Waren die Ehrenamtlichen des Pro-Winzkinos in diesem Jahr noch diejenigen, auf denen die Durchführung des Festivals in erster Linie lastete, sollen die Veranstaltungen künftig auf breitere Füße gestellt werden. Bereits Anfang September hatte Wolfgang Stemann in einer Stadtratssitzung signalisiert, dass er und seine Mitstreiter des Kinos ein Festival dieser Qualität nicht alleine leisten können. Dennoch soll das Pro-Winzkino nach wie vor zentraler Partner bleiben, machte Spörri deutlich. Auch der Kurzfilmwettbewerb, der in diesem Jahr bereits sehr gut angenommen wurde und bei dem der „Pro-Winzling“ verliehen wurde, soll fortgeführt werden. Kooperationen mit anderen Kulturinitiativen der Region seien zudem ausdrücklich erwünscht.

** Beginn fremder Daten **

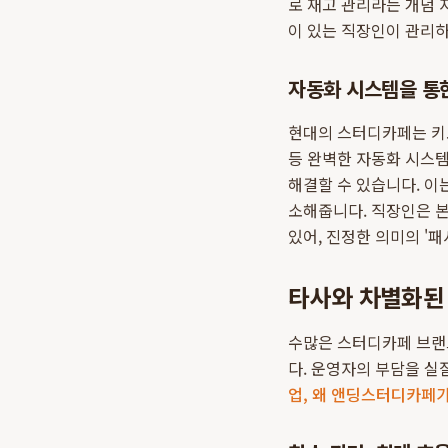
로 재고 관리라는 개념 
이 있는 직장인이 관리하
자동화 시스템을 통
현대의 스터디카페는 키오
등 완벽한 자동화 시스
해결할 수 있습니다. 이
소해줍니다. 직장인은 
있어, 진정한 의미의 '패
타사와 차별화된
수많은 스터디카페 브랜
다. 운영자의 부담을 
업, 왜 앤딩스터디카페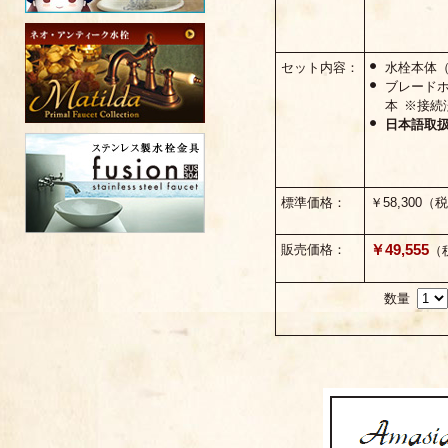
セット内容：
水栓本体
ブレードホ
本 ※接続
日本語取
標準価格：
￥58,300（
￥49,555
販売価格：
（
数量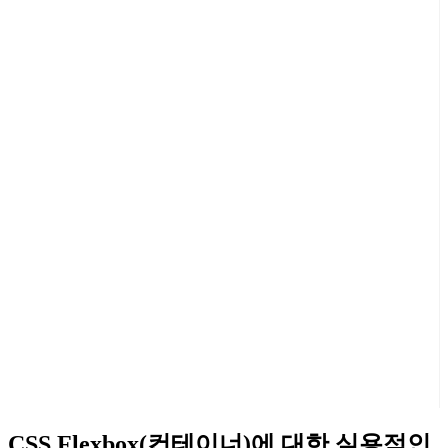
CSS Flexbox(컨테이너)에 대한 실용적인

„Zentrale Spielstätte soll auch zukünftig der Fruchtmarkt sein“, sagte Spörri, zumindest bei den Open-Air-Veranstaltungen. Das Ensemble mit dem benachbarten Kino, der spätgotischen Stephanskirche und der „Galerie“ in der ehemaligen Feuerwache bieten sich mit ihrem besonderen Flair geradezu an, auch für andere kulturelle Veranstaltungen, ist der Filmwissenschaftler sicher. Das hätten auch die diesjährigen Abende dort eindrücklich gezeigt. Zudem bietet sich der Stadt derzeit ebendort eine einmalige Chance: „Die Edgar Reitz-Filmstiftung hat signalisiert, dass sie ihren Sitz gerne nach Simmern verlegen würde. Da das im Moment leer stehende Haus Ziegelmayer im Besitz der Stadt ist, könnte dort ein kulturelles Zentrum eingerichtet werden“, so Spörris Idee. Das Gebäude könnte nicht nur ein Büro der Stiftung, sondern auch ein Edgar Reitz-Museum sowie eine Künstlerwohnung beherbergen. „Am Fruchtmarkt wäre dann alles geballt und gebündelt“, sagte Spörri. So könne richtiges Festivalflair entstehen und die Kreisstadt wirklich zu einer „Heimat der Heimat“ werden. „Heimat ist hier nichts Aufgesetztes“, betonte Spörri. Schließlich sei im Hunsrück gefühlt jeder Ort „Schabbach“. Auch von der Idee eines Edgar-Reitz-Filmhauses begeistert, beauftragte der Rat Stadtbürgermeister Andreas Nikolay mit der Erstellung eines Konzepts für die Umgestaltung des Hauses Ziegelmayer.
Den Begriff „Heimat der Heimat“ wirklich zu etablieren, das ist nur ein Ziel des zukünftigen künstlerischen Leiters. „Eine wichtige Aufgabe ist die Repräsentation nach innen und nach außen“, erläuterte Spörri. Dazu gehöre etwa, auf regionale Kulturinstitutionen zuzugehen und Synergien herzustellen, aber auch das Anwerben renommierter Künstler und „Heimat Europa“ auch auf wichtigen Filmfestivals zu vertreten und zu bewerben.
Große Einigkeit im Stadtrat
Zudem sollen, in Zusammenarbeit mit Bürgermeister Nikolay, Sponsoren gewonnen werden, um das finanzielle Konzept auf solide Beine zu stellen. Dass Spörri für all diese Dinge die richtige Besetzung sei, darin war sich der Stadtrat am Mittwochabend einig. Einstimmig ernannte das Gremium Spörri zum künstlerischen Leiter und sicherte ihm einen Vier-Jahres-Vertrag auf Honorarbasis zu. Geradezu gerührt zeigte sich Spörri ob dieser Einigkeit des sonst eher diskussionsfreudigen Simmerner Rates. „Es ist wirklich bewegend, wie sie alle hinter dieser Idee stehen“, sagte Spörri und bedankte sich von Herzen für das Vertrauen. „Mein Herz haben sie auch“, betonte er.